Simpel gezegd, maar ook simpel gedaan?

Opzet, bestaan en werking – een drieslag die als mantra fungeert als het gaat om beveiliging van zorgdata. Van beleid opstellen tot implementeren en monitoren – simpel gezegd, maar ook altijd simpel gedaan? De praktijk is weerbarstiger.

Passend beleid

De inwerkingtreding van de Algemene Verordening Gegevensbescherming (“AVG”) was voor veel organisaties aanleiding tot het opstellen of rigoureus herzien van onder andere hun privacybeleid. Dit interne beleid vormt de basis voor verder uit te werken procedures en werkinstructies op het gebied van privacy binnen een organisatie. Er kan invulling mee worden gegeven aan de vele open normen uit wet- en regelgeving.

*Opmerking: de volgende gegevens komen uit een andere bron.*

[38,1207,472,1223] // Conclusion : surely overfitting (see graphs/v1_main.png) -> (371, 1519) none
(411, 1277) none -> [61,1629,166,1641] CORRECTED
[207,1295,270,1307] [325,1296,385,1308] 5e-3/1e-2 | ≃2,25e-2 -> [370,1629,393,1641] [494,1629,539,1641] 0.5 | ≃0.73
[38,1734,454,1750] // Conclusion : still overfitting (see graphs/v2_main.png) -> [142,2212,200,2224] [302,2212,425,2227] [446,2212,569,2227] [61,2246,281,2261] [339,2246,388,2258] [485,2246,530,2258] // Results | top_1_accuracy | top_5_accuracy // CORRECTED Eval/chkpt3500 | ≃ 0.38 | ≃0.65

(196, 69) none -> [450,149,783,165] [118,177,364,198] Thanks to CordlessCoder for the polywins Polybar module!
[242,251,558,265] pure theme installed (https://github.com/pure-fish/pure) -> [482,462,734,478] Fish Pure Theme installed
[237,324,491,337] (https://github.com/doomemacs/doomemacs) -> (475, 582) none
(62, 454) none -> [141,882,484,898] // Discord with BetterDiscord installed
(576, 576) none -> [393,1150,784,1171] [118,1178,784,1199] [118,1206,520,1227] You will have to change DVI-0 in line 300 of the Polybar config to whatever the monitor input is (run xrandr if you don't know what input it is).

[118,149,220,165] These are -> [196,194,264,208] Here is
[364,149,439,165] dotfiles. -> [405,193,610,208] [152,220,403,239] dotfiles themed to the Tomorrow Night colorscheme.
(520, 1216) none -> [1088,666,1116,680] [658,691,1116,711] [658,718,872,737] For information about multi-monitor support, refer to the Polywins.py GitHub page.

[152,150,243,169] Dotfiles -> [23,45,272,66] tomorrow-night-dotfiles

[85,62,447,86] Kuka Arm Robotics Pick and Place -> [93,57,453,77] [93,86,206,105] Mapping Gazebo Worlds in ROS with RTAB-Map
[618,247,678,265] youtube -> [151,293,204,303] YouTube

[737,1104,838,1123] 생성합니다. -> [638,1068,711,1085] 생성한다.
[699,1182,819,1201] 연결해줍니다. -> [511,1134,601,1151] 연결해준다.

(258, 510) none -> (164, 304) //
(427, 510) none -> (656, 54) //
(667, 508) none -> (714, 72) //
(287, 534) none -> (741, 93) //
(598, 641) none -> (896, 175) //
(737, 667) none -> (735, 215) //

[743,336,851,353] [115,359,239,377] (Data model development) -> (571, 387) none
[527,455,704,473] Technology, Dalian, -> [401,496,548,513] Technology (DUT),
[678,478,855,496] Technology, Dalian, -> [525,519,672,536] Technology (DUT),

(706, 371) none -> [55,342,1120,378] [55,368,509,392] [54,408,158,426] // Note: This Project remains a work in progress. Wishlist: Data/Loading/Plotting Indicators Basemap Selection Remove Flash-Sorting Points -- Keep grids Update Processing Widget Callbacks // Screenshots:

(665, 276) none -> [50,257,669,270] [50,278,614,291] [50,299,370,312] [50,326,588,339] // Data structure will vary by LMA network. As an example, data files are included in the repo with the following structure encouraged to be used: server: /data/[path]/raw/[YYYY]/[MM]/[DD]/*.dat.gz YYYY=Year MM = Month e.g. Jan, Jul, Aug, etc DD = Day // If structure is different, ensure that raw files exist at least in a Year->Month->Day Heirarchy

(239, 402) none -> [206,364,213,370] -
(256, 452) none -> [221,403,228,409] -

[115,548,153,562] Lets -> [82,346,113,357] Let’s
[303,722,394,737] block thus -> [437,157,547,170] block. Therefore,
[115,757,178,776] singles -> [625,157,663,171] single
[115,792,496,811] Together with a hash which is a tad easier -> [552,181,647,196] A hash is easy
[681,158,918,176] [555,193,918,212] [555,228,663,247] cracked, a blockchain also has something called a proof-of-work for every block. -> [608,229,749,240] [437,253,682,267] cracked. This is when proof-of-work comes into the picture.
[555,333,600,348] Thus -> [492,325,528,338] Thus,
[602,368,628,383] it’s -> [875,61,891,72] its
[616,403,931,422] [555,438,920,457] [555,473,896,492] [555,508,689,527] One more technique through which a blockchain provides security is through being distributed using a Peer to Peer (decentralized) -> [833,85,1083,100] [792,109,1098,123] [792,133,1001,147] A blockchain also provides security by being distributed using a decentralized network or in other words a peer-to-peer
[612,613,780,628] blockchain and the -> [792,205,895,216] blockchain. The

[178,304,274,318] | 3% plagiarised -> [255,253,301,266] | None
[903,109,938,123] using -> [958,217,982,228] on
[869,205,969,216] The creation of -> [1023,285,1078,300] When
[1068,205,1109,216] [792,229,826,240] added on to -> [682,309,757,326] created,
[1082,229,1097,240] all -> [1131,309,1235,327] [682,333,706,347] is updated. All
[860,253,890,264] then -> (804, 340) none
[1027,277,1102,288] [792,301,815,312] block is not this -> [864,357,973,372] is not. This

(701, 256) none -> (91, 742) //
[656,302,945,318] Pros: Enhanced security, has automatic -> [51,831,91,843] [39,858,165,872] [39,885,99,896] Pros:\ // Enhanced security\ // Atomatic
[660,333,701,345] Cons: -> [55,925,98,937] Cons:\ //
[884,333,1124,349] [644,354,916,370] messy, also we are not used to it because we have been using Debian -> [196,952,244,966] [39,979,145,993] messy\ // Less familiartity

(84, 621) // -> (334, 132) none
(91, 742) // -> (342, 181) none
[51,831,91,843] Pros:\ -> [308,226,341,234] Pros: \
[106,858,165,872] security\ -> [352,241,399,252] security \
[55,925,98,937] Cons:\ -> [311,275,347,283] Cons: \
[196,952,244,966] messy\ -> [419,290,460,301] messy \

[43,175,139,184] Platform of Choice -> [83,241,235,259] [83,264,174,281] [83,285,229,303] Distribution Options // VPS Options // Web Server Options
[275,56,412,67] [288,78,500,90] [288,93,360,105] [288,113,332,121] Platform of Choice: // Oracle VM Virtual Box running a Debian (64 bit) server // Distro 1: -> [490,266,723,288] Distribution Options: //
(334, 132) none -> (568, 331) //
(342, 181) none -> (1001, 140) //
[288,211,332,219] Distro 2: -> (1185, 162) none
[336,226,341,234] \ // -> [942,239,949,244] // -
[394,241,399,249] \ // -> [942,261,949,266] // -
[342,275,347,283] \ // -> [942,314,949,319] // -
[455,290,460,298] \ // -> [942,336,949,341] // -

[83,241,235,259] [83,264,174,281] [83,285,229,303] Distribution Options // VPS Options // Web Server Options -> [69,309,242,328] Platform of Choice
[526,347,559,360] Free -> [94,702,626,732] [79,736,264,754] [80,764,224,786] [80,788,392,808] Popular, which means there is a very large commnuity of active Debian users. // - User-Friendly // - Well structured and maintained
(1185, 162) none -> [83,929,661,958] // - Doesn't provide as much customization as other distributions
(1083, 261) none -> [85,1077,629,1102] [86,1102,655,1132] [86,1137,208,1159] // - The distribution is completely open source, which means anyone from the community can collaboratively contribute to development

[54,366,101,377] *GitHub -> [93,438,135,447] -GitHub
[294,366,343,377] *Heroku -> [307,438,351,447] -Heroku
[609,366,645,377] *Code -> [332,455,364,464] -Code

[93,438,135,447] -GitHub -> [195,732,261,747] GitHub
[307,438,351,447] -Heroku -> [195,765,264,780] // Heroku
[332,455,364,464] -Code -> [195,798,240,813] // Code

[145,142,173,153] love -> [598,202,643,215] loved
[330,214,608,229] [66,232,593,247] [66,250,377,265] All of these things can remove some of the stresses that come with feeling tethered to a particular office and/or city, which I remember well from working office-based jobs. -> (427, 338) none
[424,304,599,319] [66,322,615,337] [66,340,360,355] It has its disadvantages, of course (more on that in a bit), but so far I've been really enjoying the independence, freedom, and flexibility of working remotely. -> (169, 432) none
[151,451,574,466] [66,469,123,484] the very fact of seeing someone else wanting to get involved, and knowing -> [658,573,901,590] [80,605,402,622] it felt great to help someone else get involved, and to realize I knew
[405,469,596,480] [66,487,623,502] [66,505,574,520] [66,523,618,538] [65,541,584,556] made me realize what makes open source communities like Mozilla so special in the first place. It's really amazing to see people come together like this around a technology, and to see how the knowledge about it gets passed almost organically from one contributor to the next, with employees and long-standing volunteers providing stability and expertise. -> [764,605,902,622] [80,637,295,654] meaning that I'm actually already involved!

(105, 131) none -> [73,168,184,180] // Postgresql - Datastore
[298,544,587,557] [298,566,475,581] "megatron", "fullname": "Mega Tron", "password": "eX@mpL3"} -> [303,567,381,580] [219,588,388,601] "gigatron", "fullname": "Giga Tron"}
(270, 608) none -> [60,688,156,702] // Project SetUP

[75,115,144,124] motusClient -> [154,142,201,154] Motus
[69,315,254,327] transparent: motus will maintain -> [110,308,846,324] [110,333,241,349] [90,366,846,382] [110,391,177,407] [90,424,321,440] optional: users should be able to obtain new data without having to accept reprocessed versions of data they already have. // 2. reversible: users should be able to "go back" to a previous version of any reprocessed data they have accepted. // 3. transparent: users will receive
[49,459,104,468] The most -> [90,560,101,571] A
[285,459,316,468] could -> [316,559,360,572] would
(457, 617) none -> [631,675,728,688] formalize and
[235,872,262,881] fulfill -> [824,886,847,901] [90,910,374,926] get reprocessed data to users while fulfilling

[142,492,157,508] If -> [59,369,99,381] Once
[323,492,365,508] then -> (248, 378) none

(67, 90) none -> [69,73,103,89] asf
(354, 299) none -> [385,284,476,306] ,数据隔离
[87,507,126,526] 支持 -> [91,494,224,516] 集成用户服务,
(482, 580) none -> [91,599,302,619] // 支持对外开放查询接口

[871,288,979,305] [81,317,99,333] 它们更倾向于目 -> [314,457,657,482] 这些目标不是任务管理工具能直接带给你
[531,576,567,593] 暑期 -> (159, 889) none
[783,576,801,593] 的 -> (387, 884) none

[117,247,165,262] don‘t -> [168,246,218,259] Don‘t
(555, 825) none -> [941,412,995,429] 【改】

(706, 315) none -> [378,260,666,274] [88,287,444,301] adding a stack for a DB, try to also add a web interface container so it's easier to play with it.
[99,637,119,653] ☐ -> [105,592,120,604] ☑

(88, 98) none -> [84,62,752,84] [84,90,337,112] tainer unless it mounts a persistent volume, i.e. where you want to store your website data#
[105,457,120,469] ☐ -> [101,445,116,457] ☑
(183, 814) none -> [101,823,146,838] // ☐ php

De AVG stelt bijvoorbeeld dat een betrokkene het recht heeft zijn persoonsgegevens, die hij aan een verwerkingsverantwoordelijke heeft verstrekt, te verkrijgen in een gestructureerde, gangbare en machineleesbare vorm. In beleid kan worden aangegeven voor welk format de organisatie kiest – bijvoorbeeld een Excel-bestand.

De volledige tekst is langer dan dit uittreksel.